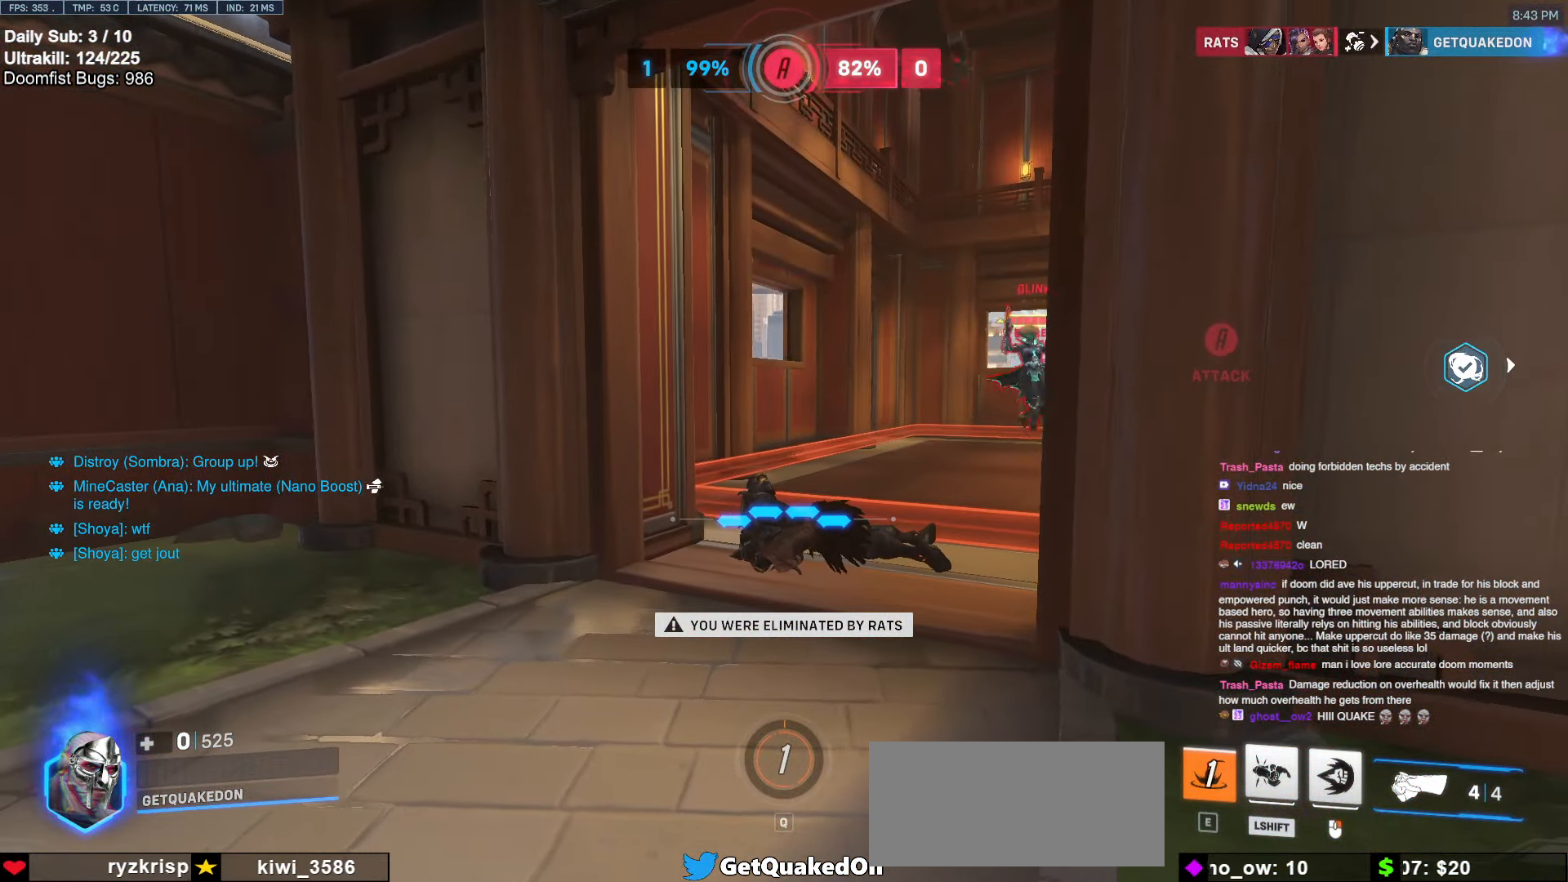
{"dt_ms": 500, "keys": [], "mouse": [], "events": []}
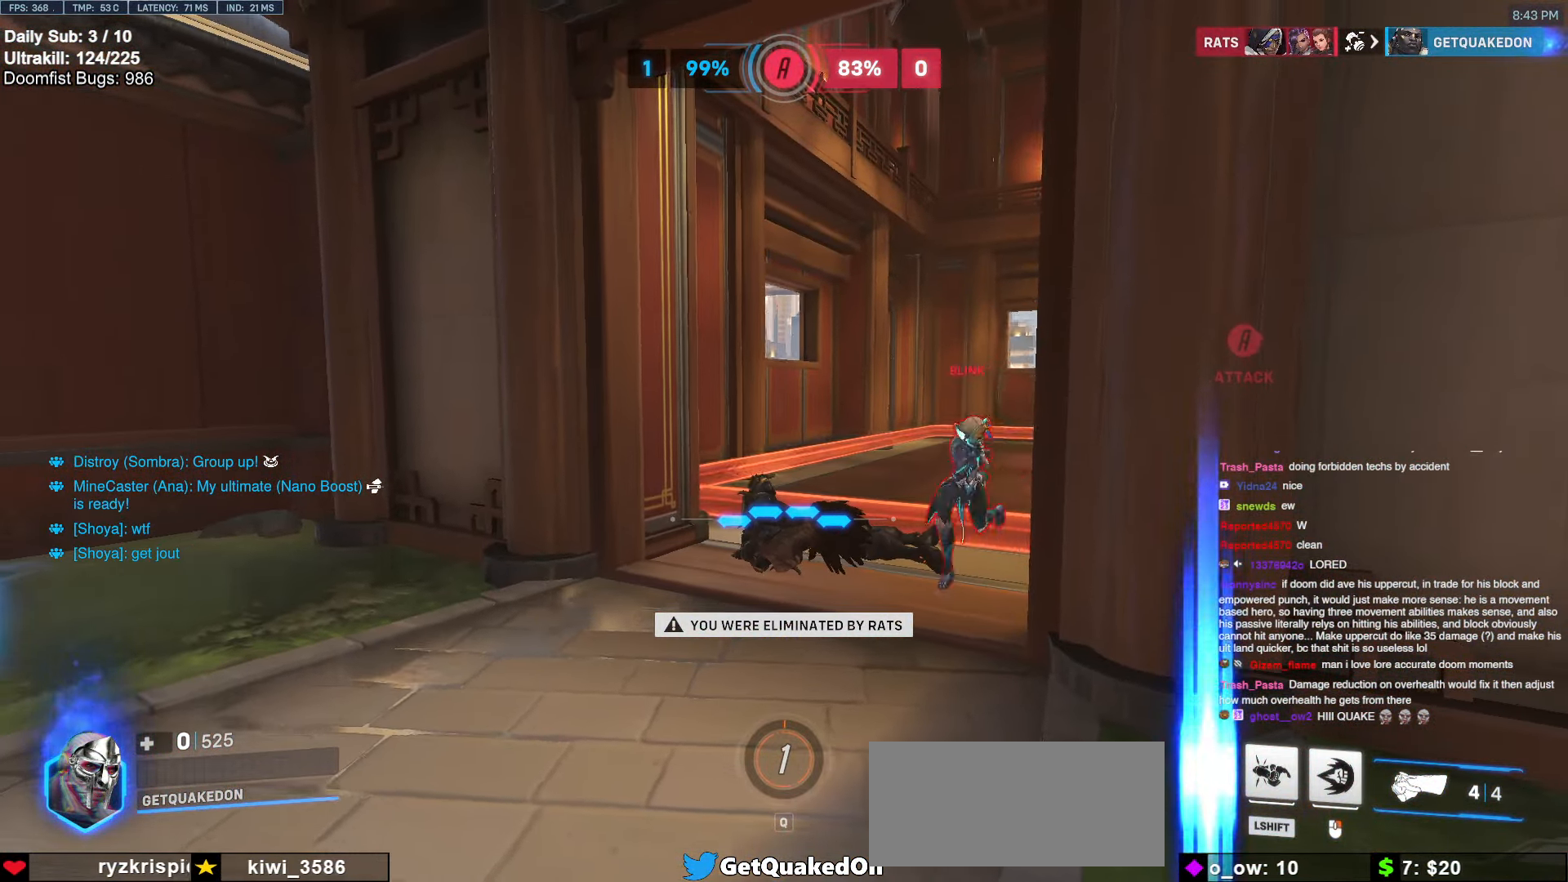
{"dt_ms": 500, "keys": [], "mouse": [], "events": [[100, "space", "down"], [150, "space", "up"]]}
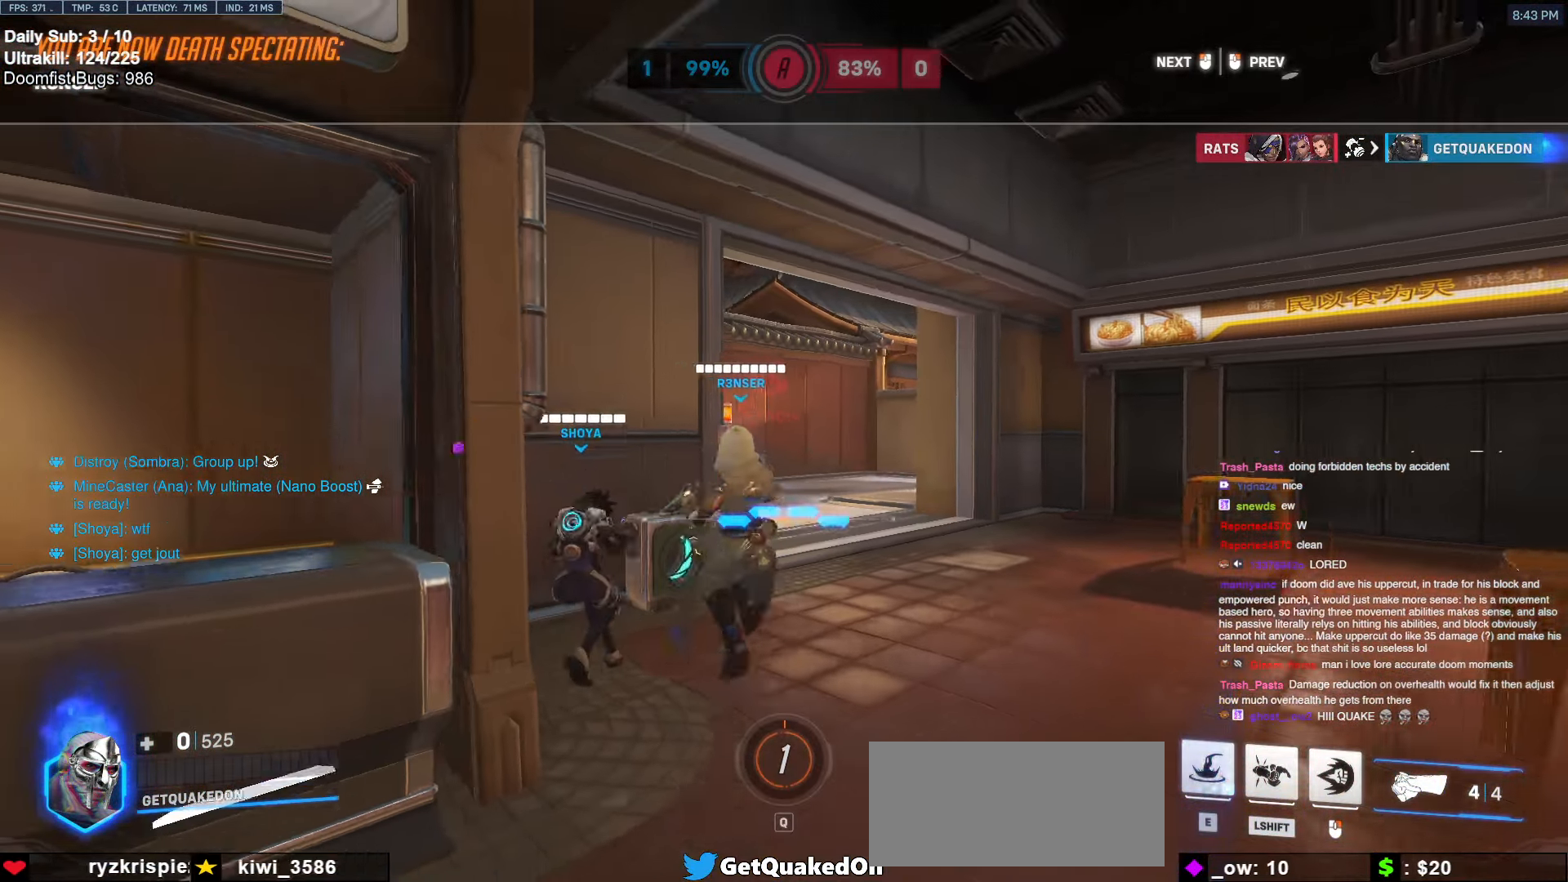
{"dt_ms": 500, "keys": [], "mouse": [], "events": []}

■ **What needs to be done**
Restate each line of the material word for word, skipping any picture.

■ **Finished task**
{"dt_ms": 500, "keys": [], "mouse": [], "events": []}
{"dt_ms": 500, "keys": [], "mouse": [], "events": [[100, "space", "down"], [150, "space", "up"]]}
{"dt_ms": 500, "keys": [], "mouse": [], "events": []}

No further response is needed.